Choosing a metric will really depend on what you’re after. A good reason for measuring your code is to get predictable quality. If you don’t have a metric in mind, the easiest place to start is with McCabe’s cyclomatic complexity metric. I’ve seen many software organizations implement this as a good measure to help predict system “complexity”. In other words, to help them understand where they may need to refactor or redesign their code. McCabe cyclomatic complexity uses a measure of the linearly independent paths in the source code and is measured on functions or methods.
McCabe’s Cyclomatic complexity uses values to define what is complex. Something greater than 20 is considered very complex. You should think about re-writing that function because it is getting out of control. Since the inception of McCabe’s Cyclomatic complexity metric, several other variations have appeared, including Extended Cyclomatic Complexity and Plain Cyclomatic Complexity. Back to the question, with so many metrics, which ones do you use and are they valuable?

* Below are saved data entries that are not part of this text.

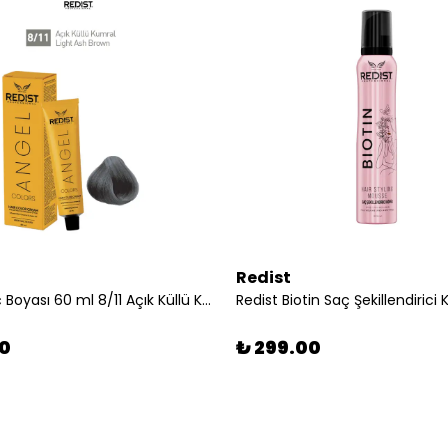
Redist
Redist Saç Boyası 60 ml 8/11 Açık Küllü Kumral
90
₺ 299.00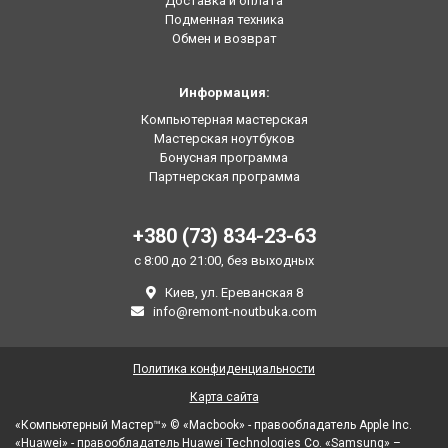
Доставка и оплата
Подменная техника
Обмен и возврат
Информация:
Компьютерная мастерская
Мастерская ноутбуков
Бонусная программа
Партнерская программа
+380 (73) 834-23-63
с 8:00 до 21:00, без выходных
Киев, ул. Ереванская 8
info@remont-noutbuka.com
Политика конфиденциальности
Карта сайта
«Компьютерный Мастер™» © «Macbook» - правообладатель Apple Inc.
«Huawei» - правообладатель Huawei Technologies Co. «Samsung» –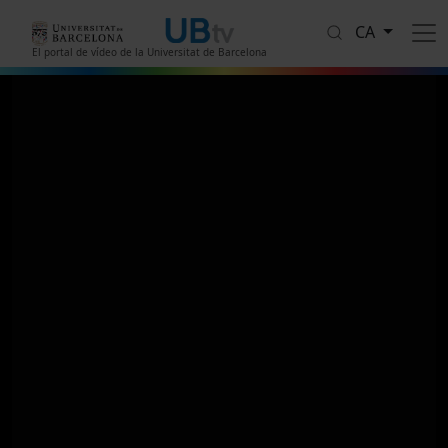
Vés al contingut
CA
El portal de vídeo de la Universitat de Barcelona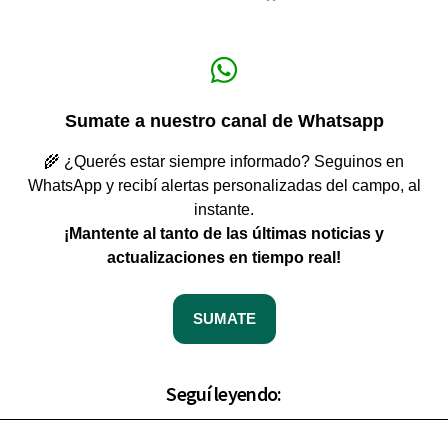
Sumate a nuestro canal de Whatsapp
🌾 ¿Querés estar siempre informado? Seguinos en
WhatsApp y recibí alertas personalizadas del campo, al
instante.
¡Mantente al tanto de las últimas noticias y
actualizaciones en tiempo real!
SUMATE
Seguí leyendo: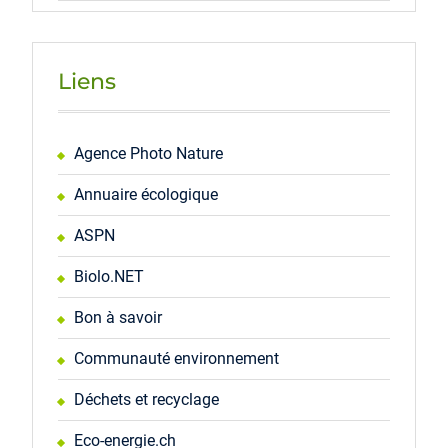
Liens
Agence Photo Nature
Annuaire écologique
ASPN
Biolo.NET
Bon à savoir
Communauté environnement
Déchets et recyclage
Eco-energie.ch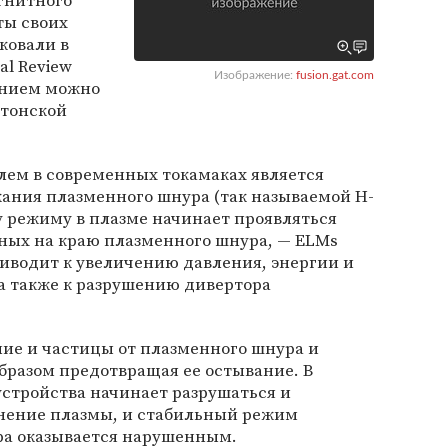
агнитного
ты своих
ковали в
al Review
Изображение:
fusion.gat.com
жанием можно
стонской
лем в современных токамаках является
жания плазменного шнура (так называемой H-
у режиму в плазме начинает проявляться
нных на краю плазменного шнура, — ELMs
приводит к увеличению давления, энергии и
а также к разрушению дивертора
ие и частицы от плазменного шнура и
образом предотвращая ее остывание. В
 устройства начинает разрушаться и
знение плазмы, и стабильный режим
ра оказывается нарушенным.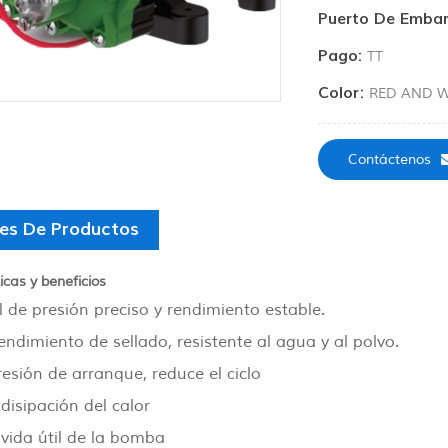
Puerto De Embar
Pago:
TT
Color:
RED AND W
Contáctenos
les De Productos
icas y beneficios
 de presión preciso y rendimiento estable.
ndimiento de sellado, resistente al agua y al polvo.
esión de arranque, reduce el ciclo
disipación del calor
vida útil de la bomba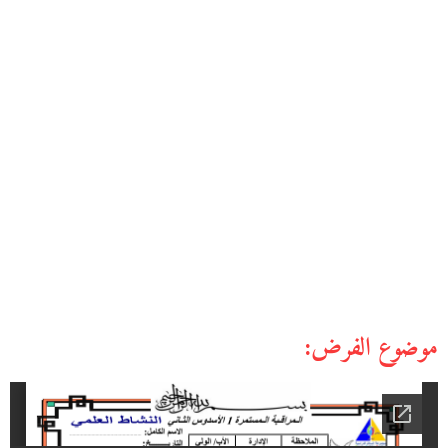
موضوع الفرض: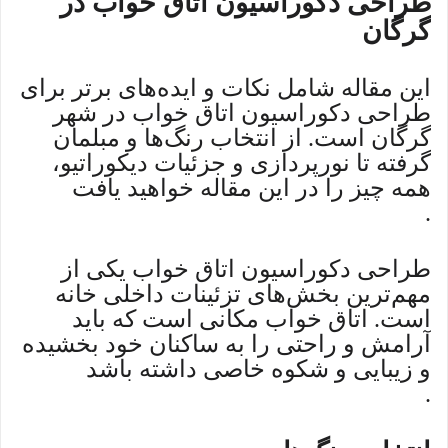
طراحی دکوراسیون اتاق خواب در
گرگان
این مقاله شامل نکات و ایده‌های برتر برای
طراحی دکوراسیون اتاق خواب در شهر
گرگان است. از انتخاب رنگ‌ها و مبلمان
گرفته تا نورپردازی و جزئیات دیکوراتیو،
همه چیز را در این مقاله خواهید یافت
.
طراحی دکوراسیون اتاق خواب یکی از
مهم‌ترین بخش‌های تزئینات داخلی خانه
است. اتاق خواب مکانی است که باید
آرامش و راحتی را به ساکنان خود بخشیده
و زیبایی و شکوه خاصی داشته باشد
.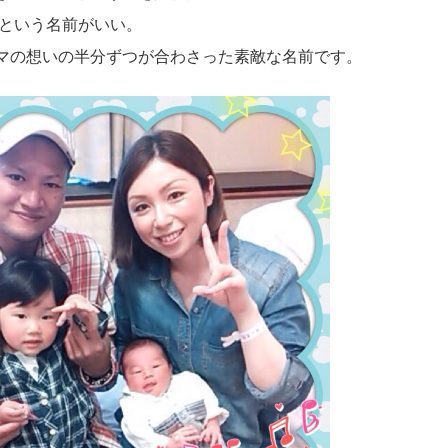
」という名前がいい。
マの想いの半分ずつが合わさった素敵な名前です。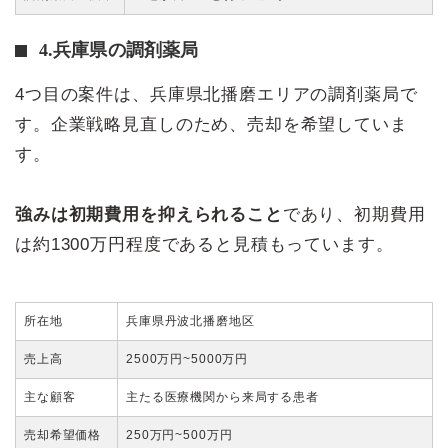
4.兵庫県の調剤薬局
4つ目の案件は、兵庫県北播磨エリアの調剤薬局で
す。企業戦略見直しのため、売却を希望していま
す。
強みは初期費用を抑えられること
であり、初期費用
は約1300万円程度であると見積もっています。
所在地
兵庫県丹波北播磨地区
売上高
2500万円~5000万円
主な顧客
主たる医療機関から来局する患者
売却希望価格
250万円~500万円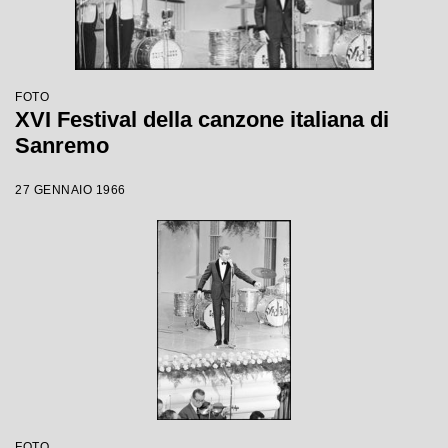
FOTO
XVI Festival della canzone italiana di
Sanremo
27 GENNAIO 1966
FOTO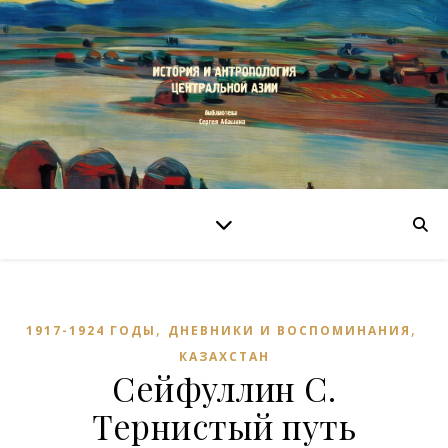
,
,
1917-1924 ГОДЫ
ДНЕВНИКИ И ВОСПОМИНАНИЯ
КАЗАХСТАН
Сейфуллин С.
Тернистый путь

No one can answer that question. In fact, software metrics is quite ambiguous. It is hard to find anyone who says,’Thou shall use metric “x” because it will help you improve quality by “y” amount.’ The value “x” and “y” just don’t exist (although many have tried to put some data together). Even more ambiguous are the values that may be defined with these metrics. Don’t get caught up with these values; they are really arbitrary. I’ve run into organizations where the majority of their code was deemed “very complex”. Does this mean they should redesign their entire code base? Certainly not. These numbers will vary depending on what you’re building. So be careful if you use the “recommended” values for any metric.
Instead of focusing on the value of your next metric, what you really should be doing is trending that metric. Find out if that value went up or down. Up bad; down good. Taking it one step further (if you really have a “thing” for the values), you could start by finding the standard deviation of your metrics. In other words, find the average value of any metric, say complexity, plus the standard deviation. Now, you can keep track of that value knowing that if you go outside your bounds of deviation, then you may want to look.
Software metrics certainly have their place and can help give some predictability on your system. In another post, I’ll talk about how you can take some low level metrics for the developers and give them insight into the software system.